Regina no paró de levantar la mano para pujar, llevándose varios artículos uno tras otro. Su popularidad subió como la espuma, y hasta los más incrédulos empezaron a mirarla con respeto.
El ambiente de la subasta se fue apagando poco a poco y, al cabo de un rato, todo terminó.
Regina fue a la mesa a liquidar la cuenta.
Algunos, que pensaban que solo estaba presumiendo y que ni siquiera podría pagar tanto, se quedaron esperando el momento en que haría el ridículo en la caja. Seguro que, al llegar el momento de pagar, no le alcanzaría ni de chiste.

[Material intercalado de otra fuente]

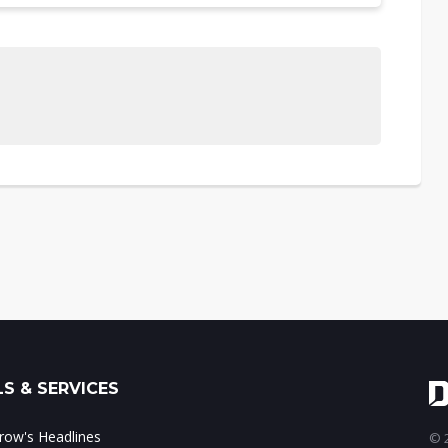
S & SERVICES
ow's Headlines
© 2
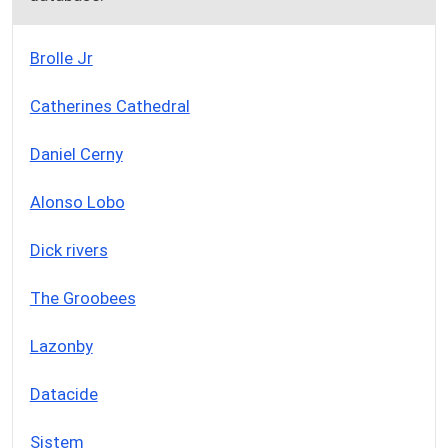
Brolle Jr
Catherines Cathedral
Daniel Cerny
Alonso Lobo
Dick rivers
The Groobees
Lazonby
Datacide
Sistem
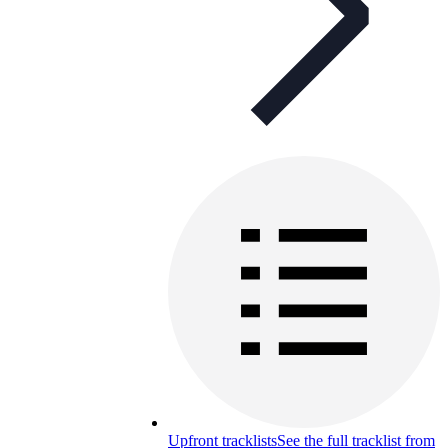
Upfront tracklists
See the full tracklist from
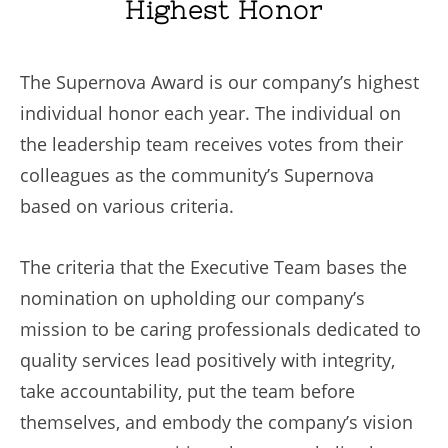
Highest Honor
The Supernova Award is our company’s highest
individual honor each year. The individual on
the leadership team receives votes from their
colleagues as the community’s Supernova
based on various criteria.
The criteria that the Executive Team bases the
nomination on upholding our company’s
mission to be caring professionals dedicated to
quality services lead positively with integrity,
take accountability, put the team before
themselves, and embody the company’s vision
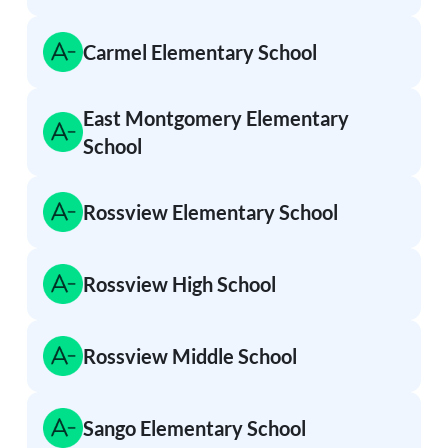
Carmel Elementary School
East Montgomery Elementary
School
Rossview Elementary School
Rossview High School
Rossview Middle School
Sango Elementary School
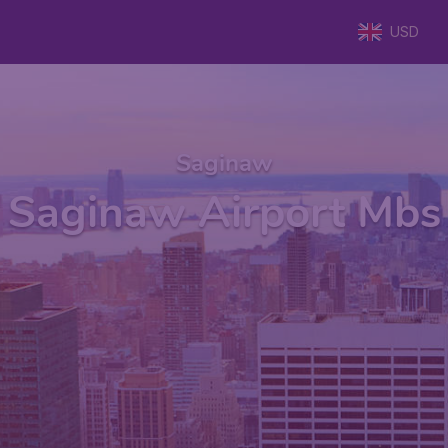
USD
Saginaw
Saginaw Airport Mbs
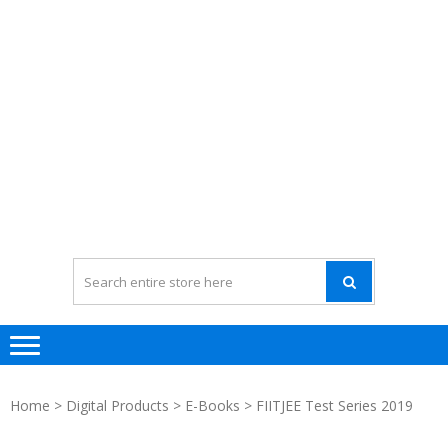
Home
>
Digital Products
>
E-Books
> FIITJEE Test Series 2019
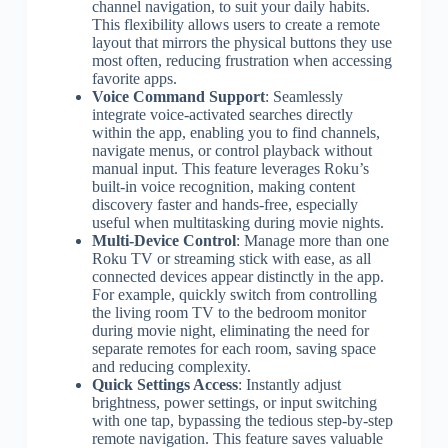
channel navigation, to suit your daily habits.
This flexibility allows users to create a remote
layout that mirrors the physical buttons they use
most often, reducing frustration when accessing
favorite apps.
Voice Command Support
: Seamlessly
integrate voice-activated searches directly
within the app, enabling you to find channels,
navigate menus, or control playback without
manual input. This feature leverages Roku’s
built-in voice recognition, making content
discovery faster and hands-free, especially
useful when multitasking during movie nights.
Multi-Device Control
: Manage more than one
Roku TV or streaming stick with ease, as all
connected devices appear distinctly in the app.
For example, quickly switch from controlling
the living room TV to the bedroom monitor
during movie night, eliminating the need for
separate remotes for each room, saving space
and reducing complexity.
Quick Settings Access
: Instantly adjust
brightness, power settings, or input switching
with one tap, bypassing the tedious step-by-step
remote navigation. This feature saves valuable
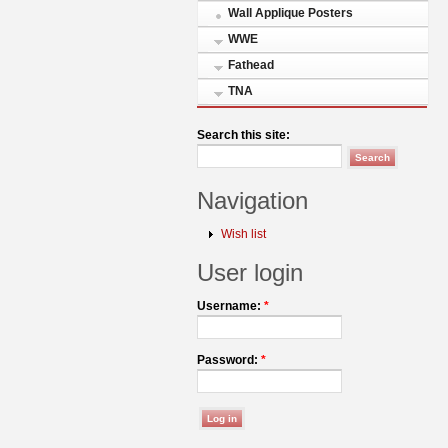
Wall Applique Posters
WWE
Fathead
TNA
Search this site:
Navigation
Wish list
User login
Username:
*
Password:
*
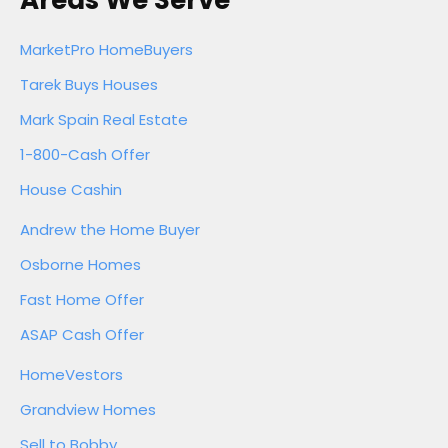
Areas We Serve
MarketPro HomeBuyers
Tarek Buys Houses
Mark Spain Real Estate
1-800-Cash Offer
House Cashin
Andrew the Home Buyer
Osborne Homes
Fast Home Offer
ASAP Cash Offer
HomeVestors
Grandview Homes
Sell to Bobby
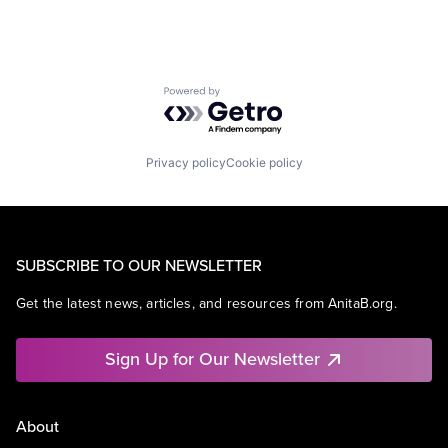
Powered by Getro.com
Privacy policy
Cookie policy
SUBSCRIBE TO OUR NEWSLETTER
Get the latest news, articles, and resources from AnitaB.org.
Sign Up for Our Newsletter
About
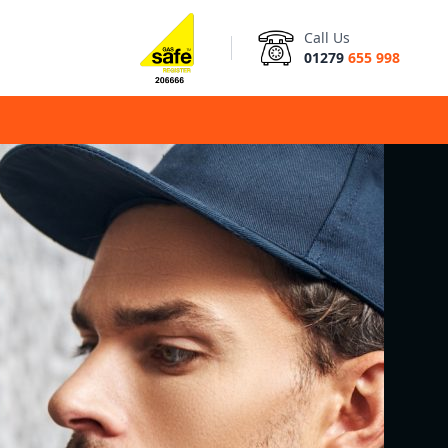
Call Us
01279
655 998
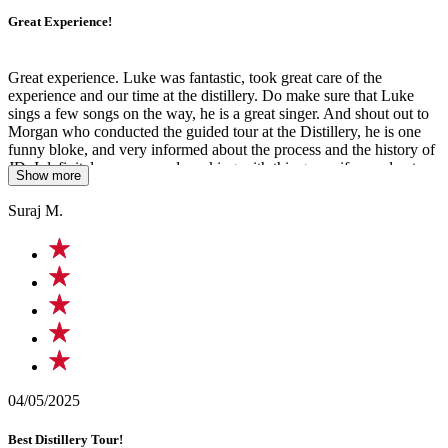
Great Experience!
Great experience. Luke was fantastic, took great care of the
experience and our time at the distillery. Do make sure that Luke
sings a few songs on the way, he is a great singer. And shout out to
Morgan who conducted the guided tour at the Distillery, he is one
funny bloke, and very informed about the process and the history of
JD. I definitely recommend working with this group if you plan to
Show more
come to Nashville.
Suraj M.
04/05/2025
Best Distillery Tour!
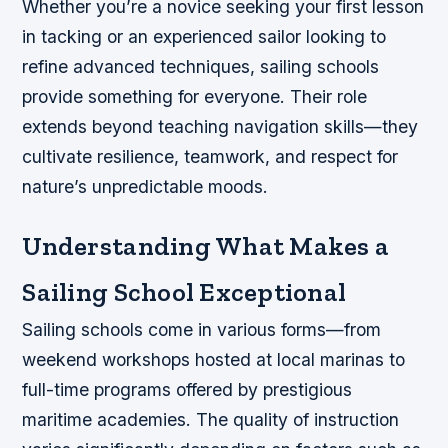
Whether you’re a novice seeking your first lesson
in tacking or an experienced sailor looking to
refine advanced techniques, sailing schools
provide something for everyone. Their role
extends beyond teaching navigation skills—they
cultivate resilience, teamwork, and respect for
nature’s unpredictable moods.
Understanding What Makes a
Sailing School Exceptional
Sailing schools come in various forms—from
weekend workshops hosted at local marinas to
full-time programs offered by prestigious
maritime academies. The quality of instruction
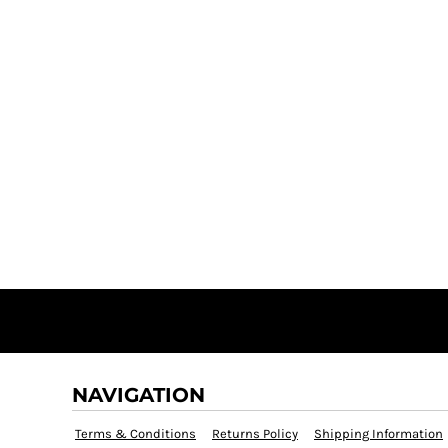
NAVIGATION
Terms & Conditions
Returns Policy
Shipping Information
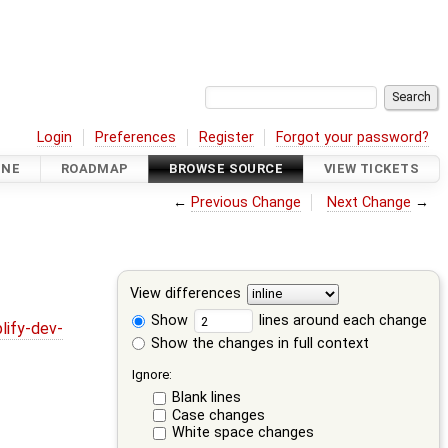
Login
Preferences
Register
Forgot your password?
INE
ROADMAP
BROWSE SOURCE
VIEW TICKETS
←
Previous Change
Next Change
→
View differences
Show
lines around each change
lify-dev-
Show the changes in full context
Ignore:
Blank lines
Case changes
White space changes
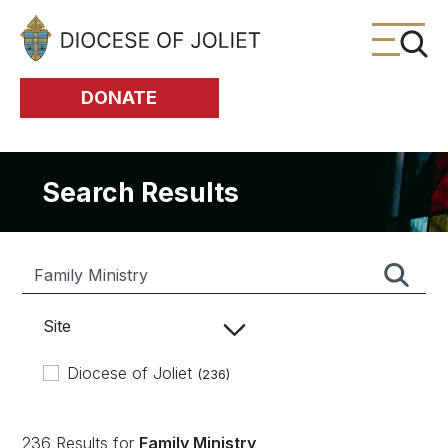
Skip to Main Content
DONATE
Search Results
Site
Diocese of Joliet
(236)
236 Results for
Family Ministry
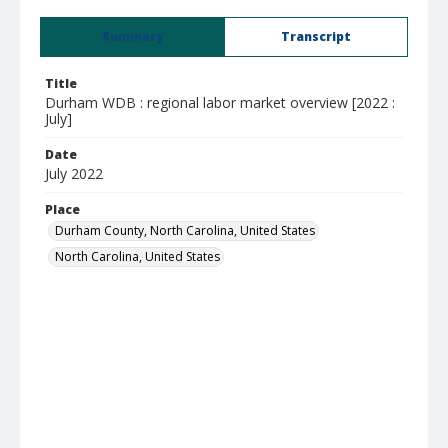
Summary
Transcript
Title
Durham WDB : regional labor market overview [2022 :
July]
Date
July 2022
Place
Durham County, North Carolina, United States
North Carolina, United States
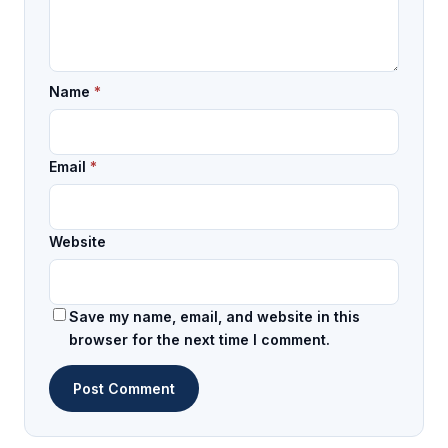
Name
*
Email
*
Website
Save my name, email, and website in this
browser for the next time I comment.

Pero para sorpresa de todos, Regina sacó el efectivo sin titubear y liquidó todo, como si no fuera nada.
Cuando volvió al salón, se le acercaron un montón de personas. Unos buscaban caerle bien, otros le pedían su contacto, y varios más morían de curiosidad por saber de dónde había salido.
Por supuesto, también había quienes ya conocían bien quién era.
Entre el murmullo, alguien soltó con tono burlón:
—Seguro que fue el Sr. Morillo quien le dio el dinero, ¿no?
—Es la esposa de Demian, así que tampoco es raro que se lleve todo lo que quiera.
—Si de verdad es Demian quien le da el dinero, lo único que demuestra es que se llevan bien, ¿no creen?
—Eso, si el Sr. Morillo le da tanta lana y la deja comprar todo esto, es porque confía muchísimo en ella.
—Sea su propio dinero o el de Morillo, la neta es que se rifa.
—Sí, la verdad, sí que impresiona.
Mientras todos seguían cuchicheando, Romeo se acercó a Regina con paso decidido.
—Señorita Jiménez, sobre lo de hace rato en la subasta… Salomé se pasó un poco. Vine a pedirle una disculpa de su parte.
Le ofreció una copa de vino.
Regina ni siquiera la tocó. Levantó la vista y miró a Romeo directo a los ojos.
—Si fue ella quien se pasó, ¿por qué no viene ella a disculparse, sino usted? ¿Acaso ella ni siquiera reconoce que se equivocó, y por eso el Sr. Beltrán tiene que venir a disculparse por ella?